=== Section Start ===

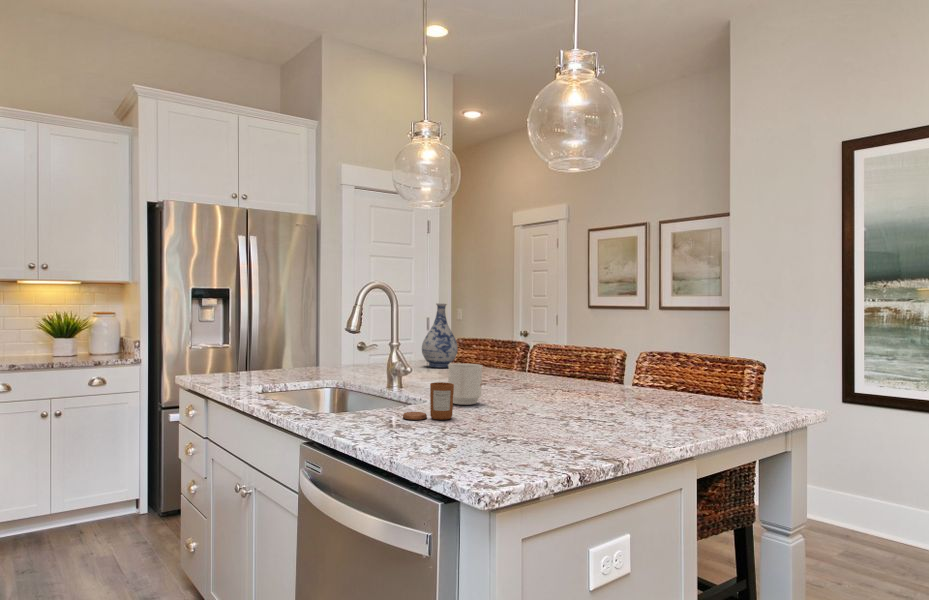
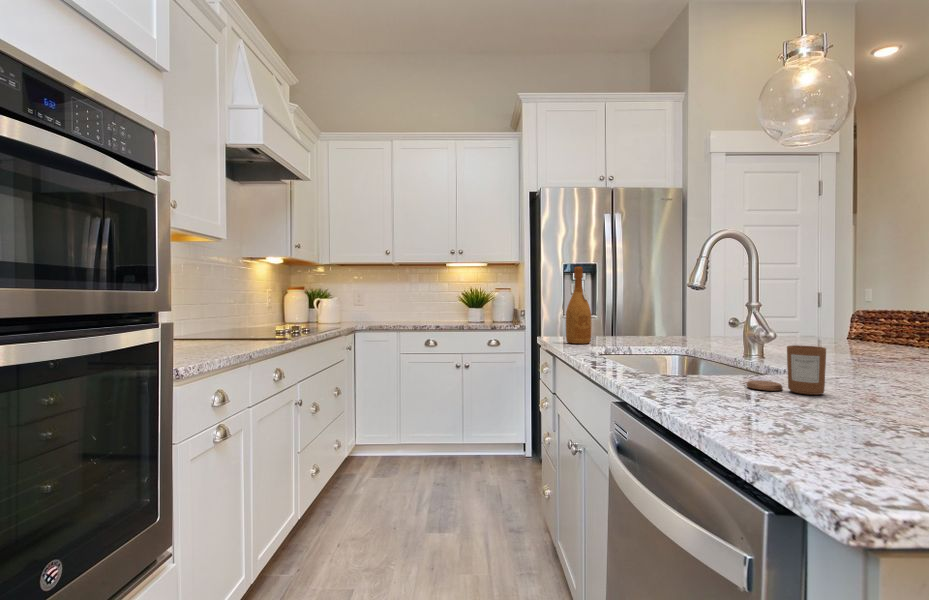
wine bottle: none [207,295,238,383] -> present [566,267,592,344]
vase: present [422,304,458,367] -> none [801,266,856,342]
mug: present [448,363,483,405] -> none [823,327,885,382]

=== Section End ===
=== Section Start ===

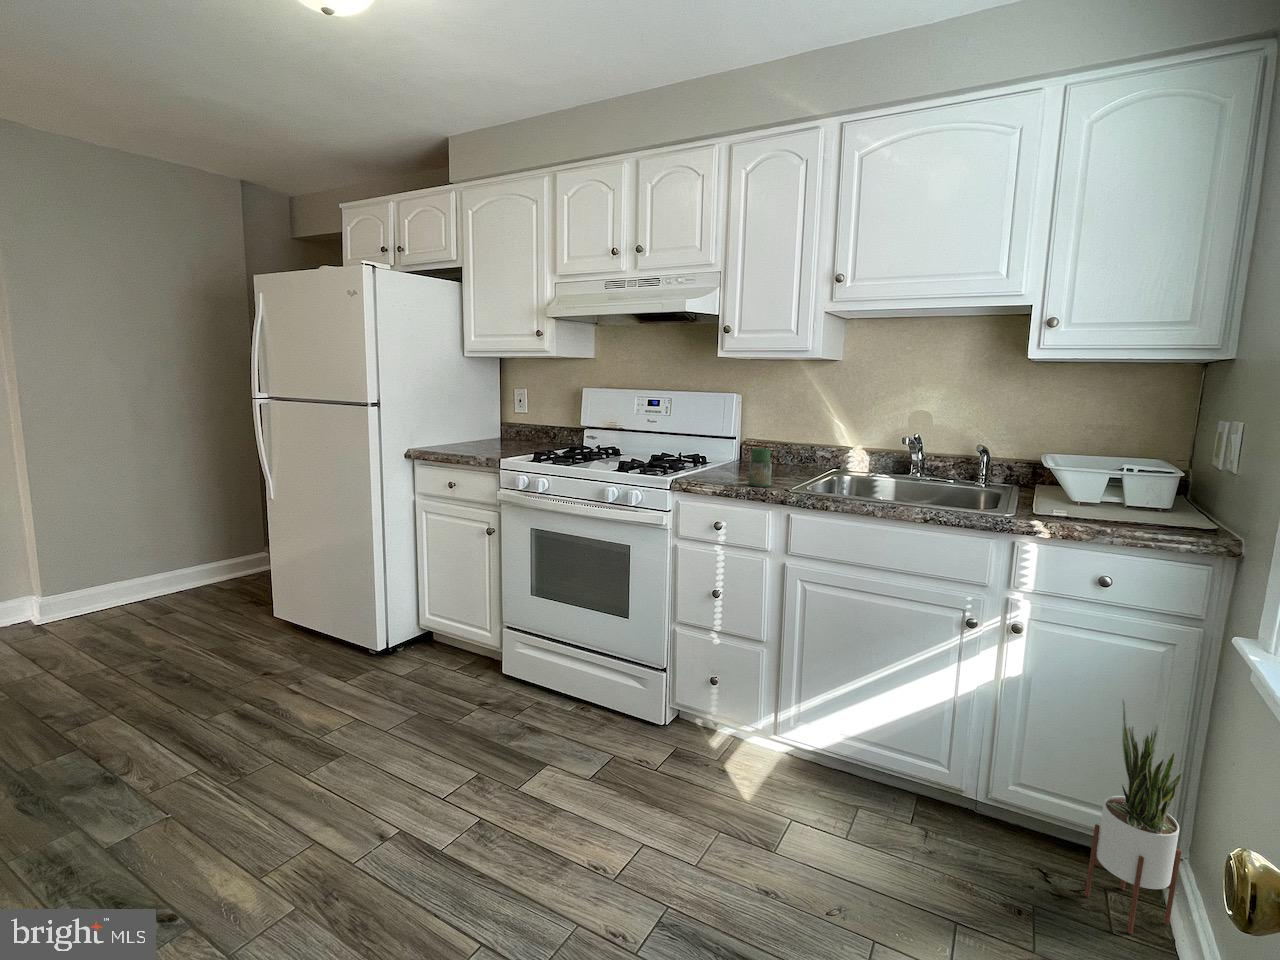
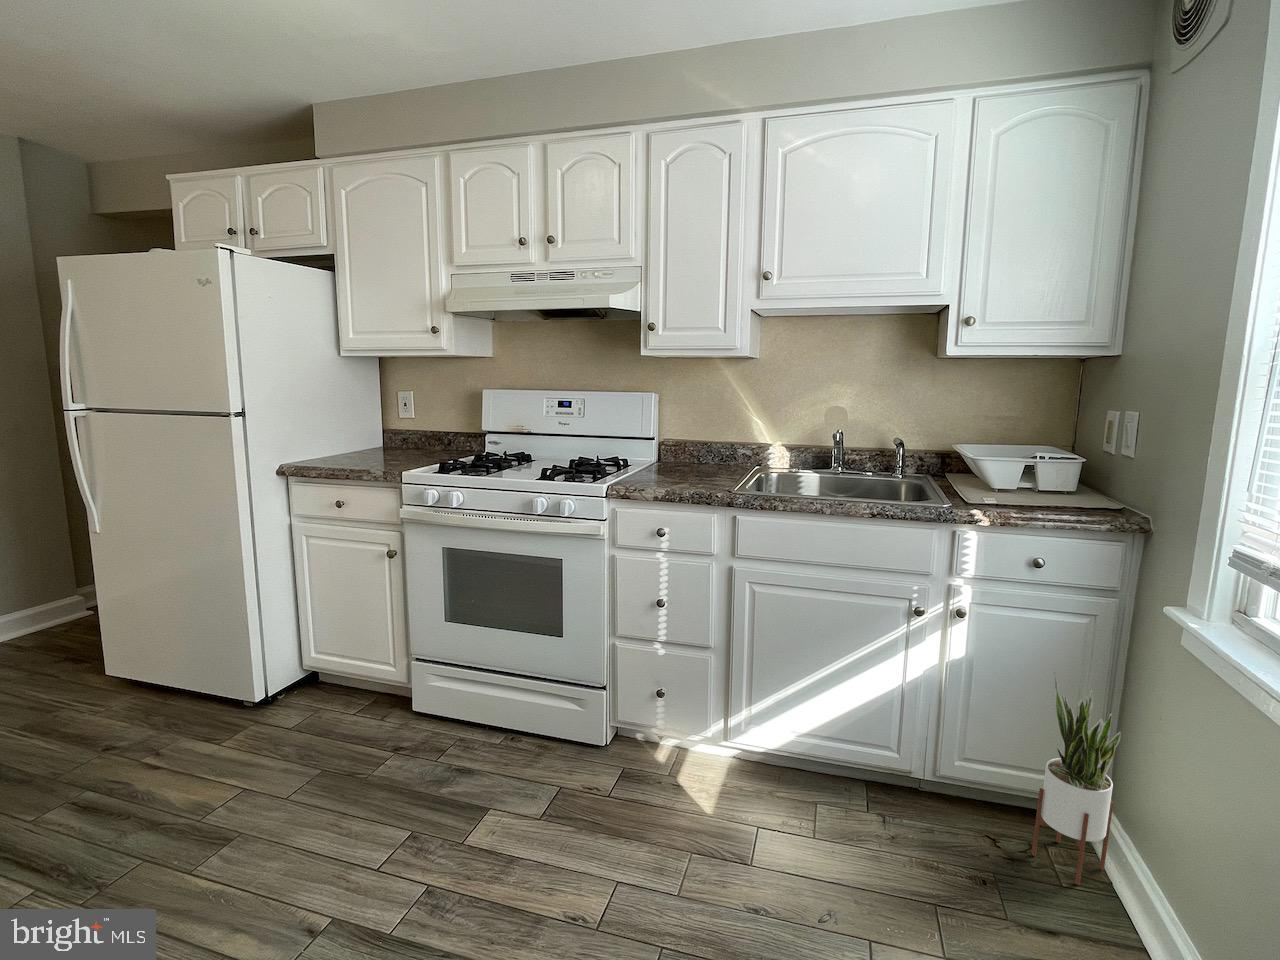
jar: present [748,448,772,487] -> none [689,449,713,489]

=== Section End ===
=== Section Start ===

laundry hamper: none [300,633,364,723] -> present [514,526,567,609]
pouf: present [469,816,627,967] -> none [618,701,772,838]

=== Section End ===

Restate word for word only the lines above from the line containing "vase: present [422,304,458,367]" to the line containing "mug: present [448,363,483,405]", both of them included.

vase: present [422,304,458,367] -> none [801,266,856,342]
mug: present [448,363,483,405] -> none [823,327,885,382]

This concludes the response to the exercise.